January 2022 marked the ten year anniversary of the emergence of the first draft of the General Data Protection Regulation (GDPR). A decade later, and almost four years after the GDPR’s entry into application, the EDPS believes it is time to reflect on the functioning and efficiency of the Regulation. This is why, on 16 and 17 June 2022, the EDPS will host a conference in Brussels bringing together global stakeholders from the digital regulatory sphere to reflect on and discuss current approaches to enforcement models. 

The conference, titled “The future of data protection: effective enforcement in the digital world”, was born out of the EDPS 2020-2024 Strategy, where the wheels were set in motion for the EDPS to host “a conference on how to safeguard individuals’ rights in a world that will, hopefully, be recovering from this current crisis”. 

With this conference, the EDPS seeks to acknowledge that there is scope for discussion on and potential improvement of the way current governance models are implemented in practice. The EDPS therefore plans to create a platform to bring the world’s best practices together, and steer meaningful discussions about the digital regulatory sphere. 

At the time of the Conference on the Future of Europe, the EDPS believes that such a discussion on the future of privacy and data protection can also serve to reinforce the role of the EU as being at the centre of this debate. Under the umbrella term of “discussions about the digital regulatory sphere”, the EDPS envisions a dialogue on regulations pertaining to data protection, competition, digital markets and services, and artificial intelligence - both in the EU and beyond. In particular, we aspire to encourage a discussion on the different approaches to enforcement action, and facilitate the sharing of experiences on best practices and systemic challenges in enforcement. 
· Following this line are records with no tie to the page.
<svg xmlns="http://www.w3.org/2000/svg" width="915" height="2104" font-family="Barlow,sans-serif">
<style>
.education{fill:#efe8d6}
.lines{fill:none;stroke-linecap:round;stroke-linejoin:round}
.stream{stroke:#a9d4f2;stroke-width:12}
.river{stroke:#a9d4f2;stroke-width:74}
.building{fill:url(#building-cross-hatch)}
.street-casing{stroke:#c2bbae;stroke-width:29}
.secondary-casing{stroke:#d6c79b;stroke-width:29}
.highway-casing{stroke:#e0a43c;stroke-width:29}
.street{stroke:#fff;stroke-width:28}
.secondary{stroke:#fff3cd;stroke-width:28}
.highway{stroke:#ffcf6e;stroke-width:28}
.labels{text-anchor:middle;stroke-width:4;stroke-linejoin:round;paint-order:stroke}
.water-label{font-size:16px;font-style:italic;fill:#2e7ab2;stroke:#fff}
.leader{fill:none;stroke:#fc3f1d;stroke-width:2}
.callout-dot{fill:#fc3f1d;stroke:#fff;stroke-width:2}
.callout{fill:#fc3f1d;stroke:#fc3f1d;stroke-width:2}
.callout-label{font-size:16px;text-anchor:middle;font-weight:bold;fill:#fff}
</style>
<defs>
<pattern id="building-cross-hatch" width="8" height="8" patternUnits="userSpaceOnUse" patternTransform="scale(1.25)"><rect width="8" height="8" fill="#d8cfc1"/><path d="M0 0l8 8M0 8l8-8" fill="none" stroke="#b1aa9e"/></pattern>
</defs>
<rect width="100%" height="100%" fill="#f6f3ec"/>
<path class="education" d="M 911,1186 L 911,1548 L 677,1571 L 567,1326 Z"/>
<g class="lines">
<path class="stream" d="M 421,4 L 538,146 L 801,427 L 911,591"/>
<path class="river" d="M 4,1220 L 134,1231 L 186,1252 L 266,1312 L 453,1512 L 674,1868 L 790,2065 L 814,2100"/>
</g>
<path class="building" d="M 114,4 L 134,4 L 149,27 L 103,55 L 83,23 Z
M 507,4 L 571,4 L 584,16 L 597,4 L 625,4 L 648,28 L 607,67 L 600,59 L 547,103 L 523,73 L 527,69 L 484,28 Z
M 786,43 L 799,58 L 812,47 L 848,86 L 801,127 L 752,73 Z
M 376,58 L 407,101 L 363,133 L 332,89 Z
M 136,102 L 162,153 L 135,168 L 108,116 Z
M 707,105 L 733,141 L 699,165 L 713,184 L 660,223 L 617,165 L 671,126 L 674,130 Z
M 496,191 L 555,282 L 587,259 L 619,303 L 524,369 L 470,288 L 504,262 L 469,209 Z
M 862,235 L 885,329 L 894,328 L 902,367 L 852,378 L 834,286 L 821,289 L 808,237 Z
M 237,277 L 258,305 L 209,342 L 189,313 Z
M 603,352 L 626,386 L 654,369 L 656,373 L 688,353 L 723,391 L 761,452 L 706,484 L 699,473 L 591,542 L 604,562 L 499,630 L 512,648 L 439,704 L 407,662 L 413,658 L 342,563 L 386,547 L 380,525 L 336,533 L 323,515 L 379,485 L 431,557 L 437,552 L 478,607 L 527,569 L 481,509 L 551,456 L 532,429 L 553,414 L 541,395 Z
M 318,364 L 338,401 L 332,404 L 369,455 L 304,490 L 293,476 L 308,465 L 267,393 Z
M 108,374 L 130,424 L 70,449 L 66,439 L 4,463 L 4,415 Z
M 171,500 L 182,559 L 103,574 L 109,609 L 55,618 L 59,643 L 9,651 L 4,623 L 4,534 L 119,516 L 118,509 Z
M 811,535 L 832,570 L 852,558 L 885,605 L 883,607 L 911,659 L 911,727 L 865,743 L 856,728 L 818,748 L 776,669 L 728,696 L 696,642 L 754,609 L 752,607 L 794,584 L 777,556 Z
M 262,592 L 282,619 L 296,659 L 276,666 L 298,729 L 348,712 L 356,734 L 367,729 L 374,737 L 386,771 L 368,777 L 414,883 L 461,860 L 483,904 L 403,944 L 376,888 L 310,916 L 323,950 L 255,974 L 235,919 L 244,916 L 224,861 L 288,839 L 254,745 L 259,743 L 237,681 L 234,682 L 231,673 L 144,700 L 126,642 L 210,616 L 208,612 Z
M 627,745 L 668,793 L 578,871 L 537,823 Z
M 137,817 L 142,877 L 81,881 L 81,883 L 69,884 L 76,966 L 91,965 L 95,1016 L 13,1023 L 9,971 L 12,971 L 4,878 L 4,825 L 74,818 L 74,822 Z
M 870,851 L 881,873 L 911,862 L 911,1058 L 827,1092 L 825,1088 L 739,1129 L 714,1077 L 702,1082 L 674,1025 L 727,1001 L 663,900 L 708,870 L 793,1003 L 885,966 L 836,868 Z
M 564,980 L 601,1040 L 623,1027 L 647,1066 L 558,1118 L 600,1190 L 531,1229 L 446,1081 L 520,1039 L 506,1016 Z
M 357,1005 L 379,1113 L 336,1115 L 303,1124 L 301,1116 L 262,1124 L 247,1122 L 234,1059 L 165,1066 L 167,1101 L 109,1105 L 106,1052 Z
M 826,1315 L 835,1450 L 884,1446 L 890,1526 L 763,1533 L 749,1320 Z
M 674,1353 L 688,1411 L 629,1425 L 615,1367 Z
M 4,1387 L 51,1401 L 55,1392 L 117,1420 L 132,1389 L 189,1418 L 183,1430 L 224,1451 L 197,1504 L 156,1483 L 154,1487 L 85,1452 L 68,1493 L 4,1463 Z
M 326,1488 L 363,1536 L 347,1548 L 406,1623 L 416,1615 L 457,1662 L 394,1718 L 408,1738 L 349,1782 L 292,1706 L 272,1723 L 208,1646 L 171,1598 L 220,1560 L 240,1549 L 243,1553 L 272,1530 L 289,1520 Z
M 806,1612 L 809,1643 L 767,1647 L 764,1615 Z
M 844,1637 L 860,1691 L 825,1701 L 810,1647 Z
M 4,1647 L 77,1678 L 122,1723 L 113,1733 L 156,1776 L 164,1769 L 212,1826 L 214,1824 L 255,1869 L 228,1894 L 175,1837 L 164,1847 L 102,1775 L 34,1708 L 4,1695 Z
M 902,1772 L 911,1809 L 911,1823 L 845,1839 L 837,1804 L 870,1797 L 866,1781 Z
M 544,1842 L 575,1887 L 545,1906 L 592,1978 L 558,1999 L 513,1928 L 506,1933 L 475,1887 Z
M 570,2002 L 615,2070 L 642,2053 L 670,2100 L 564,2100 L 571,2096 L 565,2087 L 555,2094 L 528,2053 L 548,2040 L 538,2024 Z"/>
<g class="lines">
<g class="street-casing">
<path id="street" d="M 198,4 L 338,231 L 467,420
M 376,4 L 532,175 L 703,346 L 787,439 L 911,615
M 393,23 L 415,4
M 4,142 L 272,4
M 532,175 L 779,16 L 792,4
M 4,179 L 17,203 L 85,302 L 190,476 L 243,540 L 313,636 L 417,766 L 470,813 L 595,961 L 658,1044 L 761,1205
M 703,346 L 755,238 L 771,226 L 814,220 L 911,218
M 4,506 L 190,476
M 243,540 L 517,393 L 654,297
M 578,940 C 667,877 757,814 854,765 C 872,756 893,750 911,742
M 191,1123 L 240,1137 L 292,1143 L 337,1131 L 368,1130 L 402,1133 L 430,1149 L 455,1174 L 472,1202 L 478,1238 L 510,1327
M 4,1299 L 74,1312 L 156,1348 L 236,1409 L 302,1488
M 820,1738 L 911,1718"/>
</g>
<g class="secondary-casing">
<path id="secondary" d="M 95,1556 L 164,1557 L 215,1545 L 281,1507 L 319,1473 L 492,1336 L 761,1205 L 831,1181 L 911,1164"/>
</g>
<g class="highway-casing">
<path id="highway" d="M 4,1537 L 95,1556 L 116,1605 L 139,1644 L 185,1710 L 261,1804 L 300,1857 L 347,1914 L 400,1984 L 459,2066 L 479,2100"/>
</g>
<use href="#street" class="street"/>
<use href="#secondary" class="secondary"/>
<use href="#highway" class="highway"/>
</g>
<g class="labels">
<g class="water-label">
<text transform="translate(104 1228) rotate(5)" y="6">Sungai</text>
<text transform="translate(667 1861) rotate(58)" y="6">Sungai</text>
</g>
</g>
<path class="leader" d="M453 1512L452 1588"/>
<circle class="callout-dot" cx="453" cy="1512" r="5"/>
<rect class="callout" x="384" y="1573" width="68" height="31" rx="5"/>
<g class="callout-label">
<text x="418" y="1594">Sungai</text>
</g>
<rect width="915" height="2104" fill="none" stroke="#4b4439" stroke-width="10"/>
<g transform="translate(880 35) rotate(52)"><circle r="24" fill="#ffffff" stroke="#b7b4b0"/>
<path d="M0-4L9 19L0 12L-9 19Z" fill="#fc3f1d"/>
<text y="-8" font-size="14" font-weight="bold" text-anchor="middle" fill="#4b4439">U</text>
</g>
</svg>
The first years of the GDPR’s operation revealed much progress in the way personal data is protected across the digital domain. However, some shortcomings were also brought to light. In cases involving cross-border processing of personal data, enforcement of the GDPR hinges upon the effectiveness of the One-Stop-Shop mechanism (OSS). 

The OSS stipulates that companies with a main establishment in the EU shall, in principle, only have one interlocutor, namely the authority of the EU Member State where their main establishment is located. At the same time, the GDPR also puts in place a cooperation and consistency mechanism that provides for the involvement of the supervisory authorities of other EU Member States. Despite the important efforts to enhance enforcement and cooperation, critics continue to question the efficiency and long-term viability of this enforcement model. 

Therefore, the conference will seek to explore both constructive improvements that exist within the current framework, but also alternative models of enforcement of the GDPR, including a more centralised approach. Foresight – that we define as a disciplined exploration of alternative futures – is key to reach tangible and actionable outputs. The EDPS therefore aims to bring together leading minds that can collectively provide suggestions for optimal approaches to enforcement.